Zurich presses on with preferential deals roll out

Zurich is pressing on with a move to preferential pricing for its platform by extending the range of ‘superclean’ funds which offer discounted pricing through bespoke share classes, despite its own research having found an apparent lack of enthusiasm from advisers.

A further 23 funds from Schroders, including their Tokyo and US Mid Cap funds, brings the number of funds available with ‘super clean’ or preferentially priced terms on the platform to over 100.

FTAdviser previously reported that research from Zurich among over 230 advisory firms found that 85 per cent believed more consistency is needed around fund share classes and 70 per cent said they would welcome funds having a single ‘platform’ share class to aid re-registration.

As superclean shares are typically unique to the platform in question, they cannot be re-registered if a client wishes to transfer and so units would need to be converted or sold.

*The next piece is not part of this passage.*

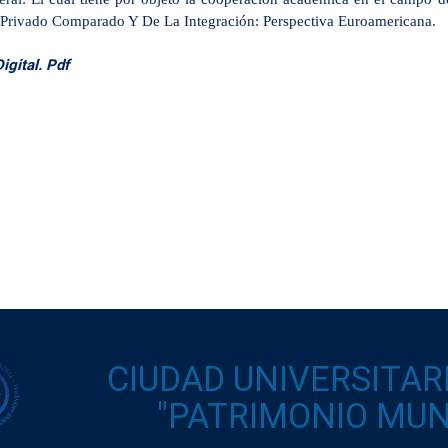
Privado Comparado Y De La Integración: Perspectiva Euroamericana.
gital. Pdf
CIUDAD UNIVERSITAR
"PATRIMONIO MUND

The largest proportion of intermediaries, around four in ten, said they prefer straightforward ‘clean’ share classes, while around a quarter said they preferred the preferential superclean shares, which are offered to particular platforms and are often around 10 to 30 basis points cheaper.

The research also found that close to half of advisers do not think it is positive for transparency that the industry is offering differently priced share classes for the same products.

Alistair Wilson, head of retail platform strategy, said it continued to roll out the deals as price continues to be a focus for advisers and their clients, but that it would focus on ensuring clients could convert easily if they wished to transfer out.

“We recognise that offering ‘super clean’ can sometimes have an impact on the speed and complexity of re-registration between platforms, and so we will continue to ensure that all superclean share classes on our platform have an equivalent ‘standard’ clean share class available for everyone to access.”

‘Superclean’, or bespoke, share classes have been lauded by some as moving funds closer to ‘factory gate’ pricing, but have also proved controversial amid accusations they are often offered in return for pledges of minimum distribution levels and that they constitute a conflict of interest.